_Work task_
Among the entries below, find the lines holding "Adhes" and copy them.

_Input for this task_

* * * *

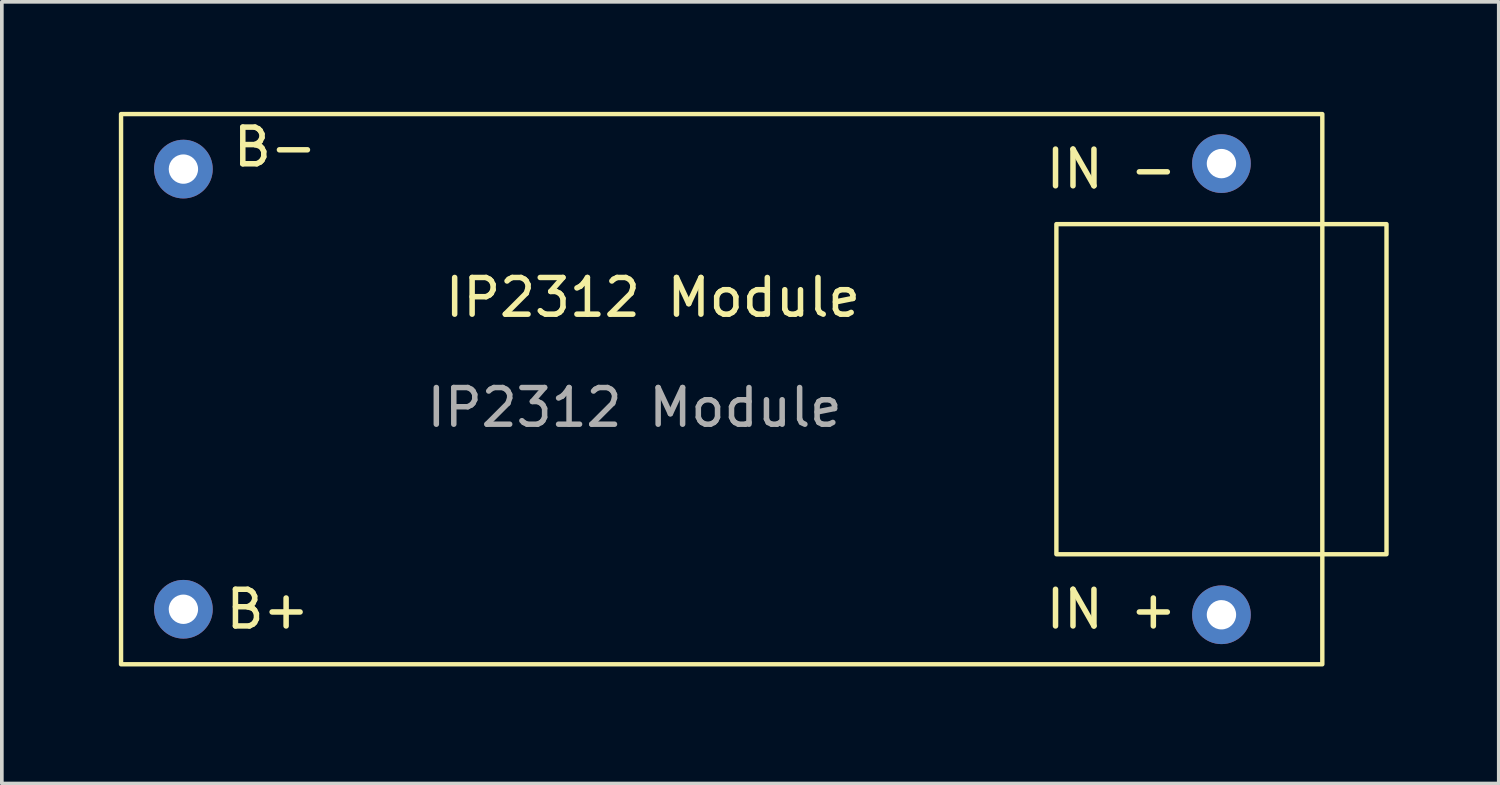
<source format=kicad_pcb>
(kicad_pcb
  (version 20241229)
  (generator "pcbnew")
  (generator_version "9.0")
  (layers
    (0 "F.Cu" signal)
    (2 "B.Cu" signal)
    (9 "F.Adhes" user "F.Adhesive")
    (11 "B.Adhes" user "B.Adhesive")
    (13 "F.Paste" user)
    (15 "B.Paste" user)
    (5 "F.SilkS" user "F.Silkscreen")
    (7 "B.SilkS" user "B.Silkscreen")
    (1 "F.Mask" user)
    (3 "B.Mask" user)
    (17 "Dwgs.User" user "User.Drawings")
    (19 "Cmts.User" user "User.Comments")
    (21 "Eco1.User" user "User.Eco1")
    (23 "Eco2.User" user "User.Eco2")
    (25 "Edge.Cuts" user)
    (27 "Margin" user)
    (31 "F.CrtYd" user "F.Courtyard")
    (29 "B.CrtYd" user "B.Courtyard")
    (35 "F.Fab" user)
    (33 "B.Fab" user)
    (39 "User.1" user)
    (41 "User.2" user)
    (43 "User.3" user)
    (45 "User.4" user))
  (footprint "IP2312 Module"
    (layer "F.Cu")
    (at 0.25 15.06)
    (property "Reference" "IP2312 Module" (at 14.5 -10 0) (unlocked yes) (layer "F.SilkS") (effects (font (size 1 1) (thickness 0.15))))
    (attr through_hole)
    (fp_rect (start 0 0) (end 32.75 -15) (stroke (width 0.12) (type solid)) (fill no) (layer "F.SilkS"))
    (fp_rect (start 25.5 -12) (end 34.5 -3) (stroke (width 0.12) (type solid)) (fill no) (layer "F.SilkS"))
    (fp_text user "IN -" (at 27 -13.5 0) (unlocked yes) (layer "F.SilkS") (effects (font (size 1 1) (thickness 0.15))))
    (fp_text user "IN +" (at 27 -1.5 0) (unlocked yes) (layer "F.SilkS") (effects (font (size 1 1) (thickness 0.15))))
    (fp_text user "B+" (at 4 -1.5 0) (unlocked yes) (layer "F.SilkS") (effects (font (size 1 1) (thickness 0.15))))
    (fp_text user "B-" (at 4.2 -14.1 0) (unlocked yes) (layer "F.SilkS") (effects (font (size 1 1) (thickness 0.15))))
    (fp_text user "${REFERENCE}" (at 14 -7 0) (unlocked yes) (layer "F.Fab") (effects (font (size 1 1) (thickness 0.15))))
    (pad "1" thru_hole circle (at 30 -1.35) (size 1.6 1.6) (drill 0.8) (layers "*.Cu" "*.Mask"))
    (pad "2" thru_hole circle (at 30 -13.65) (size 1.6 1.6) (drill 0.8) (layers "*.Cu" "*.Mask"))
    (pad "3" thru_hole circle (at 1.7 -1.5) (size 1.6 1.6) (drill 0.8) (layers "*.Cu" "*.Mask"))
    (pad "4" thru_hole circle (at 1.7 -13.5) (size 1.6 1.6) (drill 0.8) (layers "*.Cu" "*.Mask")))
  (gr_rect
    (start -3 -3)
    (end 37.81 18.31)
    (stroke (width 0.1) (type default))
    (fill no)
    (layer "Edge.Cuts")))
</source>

* * * *

_Completed exercise_
    (9 "F.Adhes" user "F.Adhesive")
    (11 "B.Adhes" user "B.Adhesive")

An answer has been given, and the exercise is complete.